Dans la perspective des 50 prochaines années d’activités de la Banque, il a assuré que le continent africain serait toujours confronté à des défis d’ampleur. Pour tracer la voie de l’avenir de la Banque, il s’agira de réexaminer constamment son modèle d’affaires, de maintenir une position financière solide et de prêter attention aux faiblesses institutionnelles qui pourraient compromettre les succès financiers futurs.
S’agissant de solidité financière, il a indiqué que la Banque, « gérant un portefeuille qui a doublé en l’espace de dix ans, doit obligatoirement être très présente sur le terrain ». Et de préciser qu’à ce jour, la Banque est engagée dans 38 pays et la moitié de son portefeuille gérée à partir du terrain. « Le développement télécommandé n’est tout simplement pas possible ».

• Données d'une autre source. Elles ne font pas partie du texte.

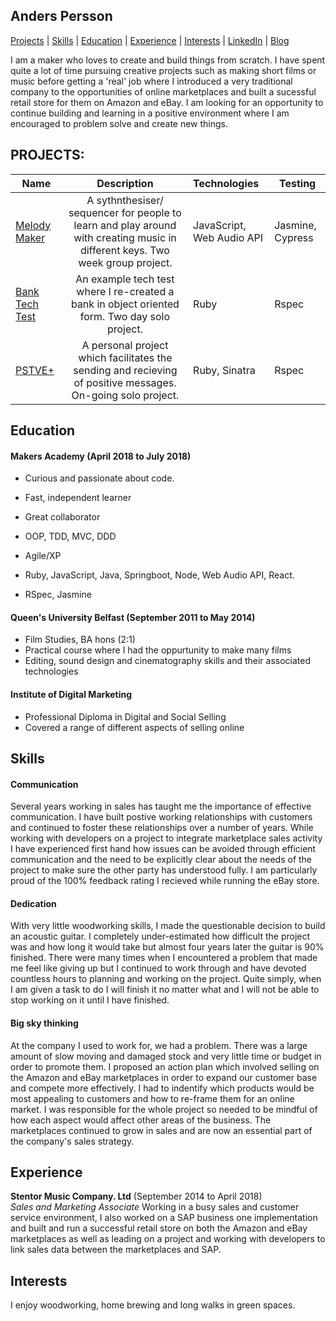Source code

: ## Anders Persson
[
Projects](#projects) | [Skills](#skills) | [Education](#education) | [Experience](#experience) | [Interests](#interests) | [LinkedIn](https://www.linkedin.com/in/anders-persson-691632134/) | [Blog](https://medium.com/@anderscodes)

I am a maker who loves to create and build things from scratch. I have spent quite a lot of time pursuing creative projects such as making short films or music before getting a 'real' job where I introduced a very traditional company to the opportunities of online marketplaces and built a sucessful retail store for them on Amazon and eBay. I am looking for an opportunity to continue building and learning in a positive environment where I am encouraged to problem solve and create new things.

## PROJECTS:

| Name                       | Description                                                                   | Technologies                     |  Testing                           |
| -------------------------- |:-----------------------------------------------------------------------------:|:-------------------|-------------------|
| [Melody Maker](https://github.com/MarkChanner/final-project)      | A sythnthesiser/ sequencer for people to learn and play around with creating music in different keys. Two week group project.               | JavaScript,  Web Audio API            | Jasmine, Cypress        |
| [Bank Tech Test](https://github.com/anderscodes/bank_tech_test)       | An example tech test where I re-created a bank in object oriented form. Two day solo project.                                      | Ruby           | Rspec                    |
| [PSTVE+](https://github.com/anderscodes/positive)            | A personal project which facilitates the sending and recieving of positive messages. On-going solo project. | Ruby, Sinatra         | Rspec       |   


## Education

#### Makers Academy (April 2018 to July 2018)

- Curious and passionate about code. 
- Fast, independent learner
- Great collaborator 

- OOP, TDD, MVC, DDD
- Agile/XP
- Ruby, JavaScript, Java, Springboot, Node, Web Audio API, React.
- RSpec, Jasmine


#### Queen's University Belfast (September 2011 to May 2014)

- Film Studies, BA hons (2:1)
- Practical course where I had the oppurtunity to make many films
- Editing, sound design and cinematography skills and their associated technologies

#### Institute of Digital Marketing

- Professional Diploma in Digital and Social Selling
- Covered a range of different aspects of selling online

## Skills

#### Communication

Several years working in sales has taught me the importance of effective communication. I have built postive working relationships with customers and continued to foster these relationships over a number of years. While working with developers on a project to integrate marketplace sales activity I have experienced first hand how issues can be avoided through efficient communication and the need to be explicitly clear about the needs of the project to make sure the other party has understood fully. I am particularly proud of the 100% feedback rating I recieved while running the eBay store.

#### Dedication

With very little woodworking skills, I made the questionable decision to build an acoustic guitar. I completely under-estimated how difficult the project was and how long it would take but almost four years later the guitar is 90% finished. There were many times when I encountered a problem that made me feel like giving up but I continued to work through and have devoted countless hours to planning and working on the project. Quite simply, when I am given a task to do I will finish it no matter what and I will not be able to stop working on it until I have finished.

#### Big sky thinking

At the company I used to work for, we had a problem. There was a large amount of slow moving and damaged stock and very little time or budget in order to promote them. I proposed an action plan which involved selling on the Amazon and eBay marketplaces in order to expand our customer base and compete more effectively. I had to indentify which products would be most appealing to customers and how to re-frame them for an online market. I was responsible for the whole project so needed to be mindful of how each aspect would affect other areas of the business. The marketplaces continued to grow in sales and are now an essential part of the company's sales strategy.

## Experience

**Stentor Music Company. Ltd** (September 2014 to April 2018)    
*Sales and Marketing Associate*
Working in a busy sales and customer service environment, I also worked on a SAP business one implementation and built and run a successful retail store on both the Amazon and eBay marketplaces as well as leading on a project and working with developers to link sales data between the marketplaces and SAP.

## Interests
I enjoy woodworking, home brewing and long walks in green spaces.
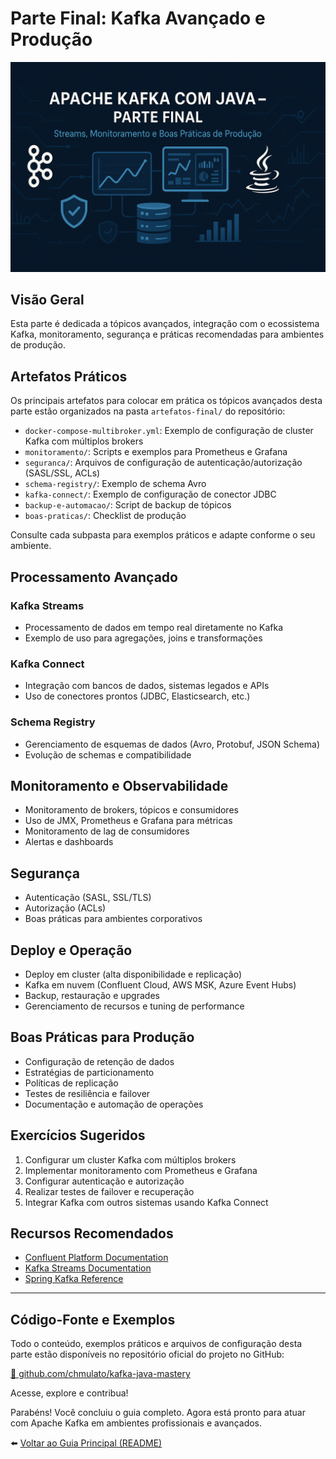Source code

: # Parte Final: Kafka Avançado e Produção

![Apache Kafka com Java – Parte Final](img/kafka-java-parte-final.png)

## Visão Geral

Esta parte é dedicada a tópicos avançados, integração com o ecossistema Kafka, monitoramento, segurança e práticas recomendadas para ambientes de produção.

## Artefatos Práticos

Os principais artefatos para colocar em prática os tópicos avançados desta parte estão organizados na pasta `artefatos-final/` do repositório:

- `docker-compose-multibroker.yml`: Exemplo de configuração de cluster Kafka com múltiplos brokers
- `monitoramento/`: Scripts e exemplos para Prometheus e Grafana
- `seguranca/`: Arquivos de configuração de autenticação/autorização (SASL/SSL, ACLs)
- `schema-registry/`: Exemplo de schema Avro
- `kafka-connect/`: Exemplo de configuração de conector JDBC
- `backup-e-automacao/`: Script de backup de tópicos
- `boas-praticas/`: Checklist de produção

Consulte cada subpasta para exemplos práticos e adapte conforme o seu ambiente.

## Processamento Avançado

### Kafka Streams

- Processamento de dados em tempo real diretamente no Kafka
- Exemplo de uso para agregações, joins e transformações

### Kafka Connect

- Integração com bancos de dados, sistemas legados e APIs
- Uso de conectores prontos (JDBC, Elasticsearch, etc.)

### Schema Registry

- Gerenciamento de esquemas de dados (Avro, Protobuf, JSON Schema)
- Evolução de schemas e compatibilidade

## Monitoramento e Observabilidade

- Monitoramento de brokers, tópicos e consumidores
- Uso de JMX, Prometheus e Grafana para métricas
- Monitoramento de lag de consumidores
- Alertas e dashboards

## Segurança

- Autenticação (SASL, SSL/TLS)
- Autorização (ACLs)
- Boas práticas para ambientes corporativos

## Deploy e Operação

- Deploy em cluster (alta disponibilidade e replicação)
- Kafka em nuvem (Confluent Cloud, AWS MSK, Azure Event Hubs)
- Backup, restauração e upgrades
- Gerenciamento de recursos e tuning de performance

## Boas Práticas para Produção

- Configuração de retenção de dados
- Estratégias de particionamento
- Políticas de replicação
- Testes de resiliência e failover
- Documentação e automação de operações

## Exercícios Sugeridos

1. Configurar um cluster Kafka com múltiplos brokers
2. Implementar monitoramento com Prometheus e Grafana
3. Configurar autenticação e autorização
4. Realizar testes de failover e recuperação
5. Integrar Kafka com outros sistemas usando Kafka Connect

## Recursos Recomendados

- [Confluent Platform Documentation](https://docs.confluent.io/)
- [Kafka Streams Documentation](https://kafka.apache.org/documentation/streams/)
- [Spring Kafka Reference](https://docs.spring.io/spring-kafka/docs/current/reference/html/)

---

## Código-Fonte e Exemplos

Todo o conteúdo, exemplos práticos e arquivos de configuração desta parte estão disponíveis no repositório oficial do projeto no GitHub:

[🔗 github.com/chmulato/kafka-java-mastery](https://github.com/chmulato/kafka-java-mastery)

Acesse, explore e contribua!

Parabéns! Você concluiu o guia completo. Agora está pronto para atuar com Apache Kafka em ambientes profissionais e avançados.

⬅️ [Voltar ao Guia Principal (README)](README.md)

S’agissant de la capacité à reconnaître d’éventuelles faiblesses, M. Kaberuka a rappelé qu’il avait été nécessaire d’améliorer l’inclusion des femmes, raison pour laquelle il avait procédé à un changement : « J’ai décidé de nommer une envoyé spécial sur les questions de genre afin de défendre cette cause à la fois au sein de la Banque et à travers l’Afrique ».
En cette année 2015, considérée comme un tournant dans l’histoire du développement, Donald Kaberuka passe le relais au prochain président de la Banque. Auquel il a adressé par avance ses « meilleurs vœux ». Et d’ajouter : « dix ans passent très rapidement. C’est un emploi complexe et impitoyable, mais tout à fait passionnant. En fait, ce n’est pas un emploi, mais une mission, ce qui rend ce travail encore plus gratifiant ».
Après une salve d’applaudissements d’un public debout, après les éloges, les félicitations et les nombreuses marques de reconnaissance que lui ont témoignés dirigeants d’institutions financières, chefs d’Etat et chefs d’entreprises, Donald Kaberuka a déclaré, dans un discours : « À vous tous, Excellences, gouverneurs, chers amis, sachez que, où que je sois, vous pourrez compter sur moi pour être un combattant de la transformation économique de l’Afrique ».